Quizá se equivocaron en algunas cosas. Pero se equivocaron intentando, trabajando, no por omisión o desidia. Fue una generación que hoy puede sorprender.
Educar al soberano para que no haya dictaduras
Domingo F. Sarmiento fue un cabal representante de la generación que organizó la Nación. En 1849, cuando aún estaba en el destierro en Chile, escribió Educación popular, obra en la que reflexionaba acerca de las necesidades y desafíos de la organización del sistema educativo en América latina sobre la base de lo observado en sus viajes por Europa y los Estados Unidos. Creía profundamente en el liberalismo, un sistema en el cual cada individuo pueda disfrutar de iguales libertades y derechos, el gobierno no mande sino que organice, y que no actúe como poseedor sino como administrador de los bienes públicos. Todo esto sería posible en la medida en que el pueblo fuera soberano, por lo cual concluía: "…si el pueblo es soberano, hay que educar al soberano, un pueblo ignorante elegirá siempre a Rosas". De este modo confiaba en que la educación generalizada sería un antídoto contra el autoritarismo. El sistema de educación pública que Sarmiento impulsó y contribuyó denodadamente a organizar en la segunda mitad del siglo XIX es la base del que hoy tenemos.
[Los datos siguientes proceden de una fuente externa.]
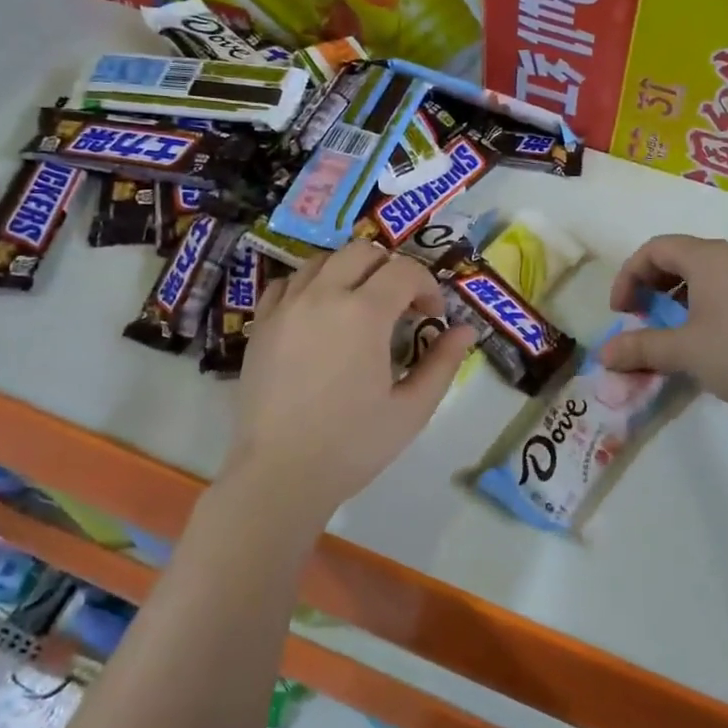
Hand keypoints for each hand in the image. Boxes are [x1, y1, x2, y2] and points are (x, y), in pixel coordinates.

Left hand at [220, 241, 474, 525]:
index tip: (433, 317)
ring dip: (350, 271)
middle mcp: (322, 296)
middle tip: (401, 305)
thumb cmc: (353, 445)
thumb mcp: (412, 409)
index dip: (427, 287)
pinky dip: (310, 285)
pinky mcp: (261, 325)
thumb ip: (442, 363)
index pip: (404, 271)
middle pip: (362, 252)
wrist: (280, 474)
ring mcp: (286, 307)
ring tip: (361, 305)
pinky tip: (320, 313)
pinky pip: (287, 283)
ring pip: (322, 260)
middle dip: (391, 269)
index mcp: (364, 314)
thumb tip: (466, 330)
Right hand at [600, 234, 727, 423]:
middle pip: (678, 256)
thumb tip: (603, 354)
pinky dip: (701, 303)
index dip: (629, 276)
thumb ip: (640, 347)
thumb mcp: (684, 351)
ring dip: (675, 296)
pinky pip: (725, 287)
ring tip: (669, 330)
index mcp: (709, 257)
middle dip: (651, 285)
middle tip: (641, 318)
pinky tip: (703, 337)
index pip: (655, 248)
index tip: (621, 311)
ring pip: (703, 273)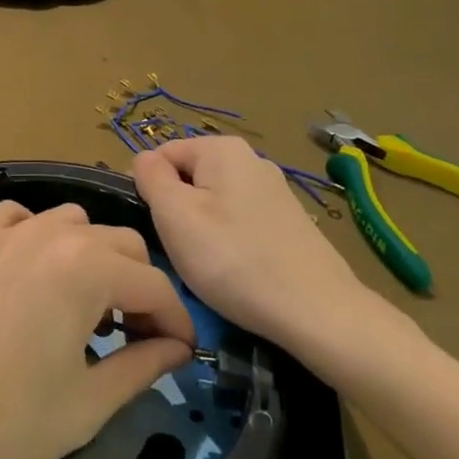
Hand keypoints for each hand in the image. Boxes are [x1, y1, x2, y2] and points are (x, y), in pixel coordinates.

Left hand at [0, 200, 196, 458]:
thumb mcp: (83, 407)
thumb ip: (141, 368)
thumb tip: (177, 350)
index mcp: (87, 269)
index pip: (154, 285)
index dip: (175, 322)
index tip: (180, 355)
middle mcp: (51, 235)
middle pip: (120, 245)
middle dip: (138, 288)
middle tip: (132, 339)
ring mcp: (4, 233)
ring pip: (73, 224)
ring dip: (93, 259)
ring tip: (82, 310)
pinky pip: (20, 220)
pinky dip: (40, 239)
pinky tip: (30, 278)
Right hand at [133, 136, 372, 353]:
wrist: (315, 310)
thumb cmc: (233, 259)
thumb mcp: (175, 216)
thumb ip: (151, 178)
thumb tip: (143, 159)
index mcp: (222, 148)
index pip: (161, 155)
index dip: (148, 191)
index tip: (154, 230)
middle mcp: (251, 159)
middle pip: (189, 178)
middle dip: (176, 212)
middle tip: (179, 251)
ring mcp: (273, 190)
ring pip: (213, 203)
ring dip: (201, 232)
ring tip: (208, 267)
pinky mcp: (287, 221)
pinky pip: (239, 222)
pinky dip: (228, 244)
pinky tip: (235, 272)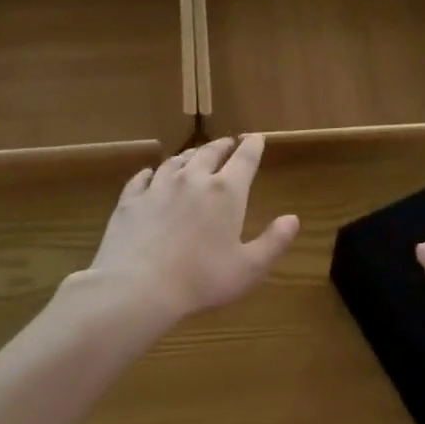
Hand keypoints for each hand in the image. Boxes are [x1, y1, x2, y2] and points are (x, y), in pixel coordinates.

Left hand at [86, 135, 298, 331]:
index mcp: (225, 192)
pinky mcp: (131, 200)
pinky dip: (150, 173)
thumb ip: (273, 242)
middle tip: (228, 143)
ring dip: (189, 155)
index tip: (256, 137)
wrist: (137, 286)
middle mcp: (192, 180)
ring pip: (176, 161)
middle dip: (222, 146)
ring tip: (194, 155)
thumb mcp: (249, 268)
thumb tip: (293, 219)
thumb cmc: (201, 279)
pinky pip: (142, 178)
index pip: (244, 159)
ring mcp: (158, 187)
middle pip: (209, 153)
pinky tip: (150, 174)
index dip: (253, 146)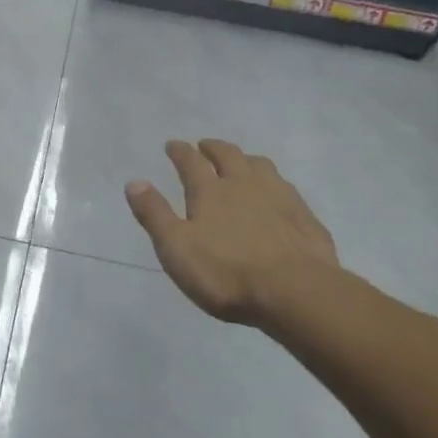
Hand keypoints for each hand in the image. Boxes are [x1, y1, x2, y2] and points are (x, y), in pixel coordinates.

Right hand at [125, 139, 338, 325]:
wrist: (294, 292)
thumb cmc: (226, 273)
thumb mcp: (176, 248)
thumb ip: (155, 214)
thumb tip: (134, 182)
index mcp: (210, 192)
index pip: (191, 162)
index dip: (180, 151)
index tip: (173, 145)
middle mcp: (244, 184)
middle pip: (228, 155)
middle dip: (213, 148)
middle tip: (205, 145)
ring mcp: (279, 197)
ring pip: (260, 165)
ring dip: (245, 159)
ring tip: (241, 162)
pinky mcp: (304, 216)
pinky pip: (285, 188)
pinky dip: (274, 183)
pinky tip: (276, 194)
Los derechos y el voto del analfabeto
Algunos se preguntan por qué el voto de un analfabeto vale tanto como el que emite un premio Nobel y por qué los sectores desfavorecidos deberían disfrutar de iguales libertades y derechos que los que contribuyen más activamente a la construcción de la sociedad y la cultura. Este planteo conduce a una pregunta inquietante: ¿cuál es la responsabilidad del sector más educado de la sociedad frente a sus compatriotas menos afortunados: excluirlos del voto y los derechos o promover su educación y su inclusión en el sistema?
Dilema y utopía
La Argentina transita un punto de inflexión en su historia enfrentando un dilema bifronte: la inclusión-exclusión de importantes sectores de la población -en la sociedad, la cultura, la economía y la política- y la del país en el mundo; la forma como resuelva el primer problema configurará el segundo escenario.
En ambos frentes la educación juega un rol crucial. Los maestros conforman el punto de encuentro y anudamiento de la utopía de hoy. Solos, les será mucho más difícil y lento lograr la utopía. El tiempo se acaba. Es preciso que los demás sectores involucrados tomen decisiones de apoyo y acompañamiento a su tarea. Sólo así la conmemoración del Día del Maestro podría transformarse en un festejo.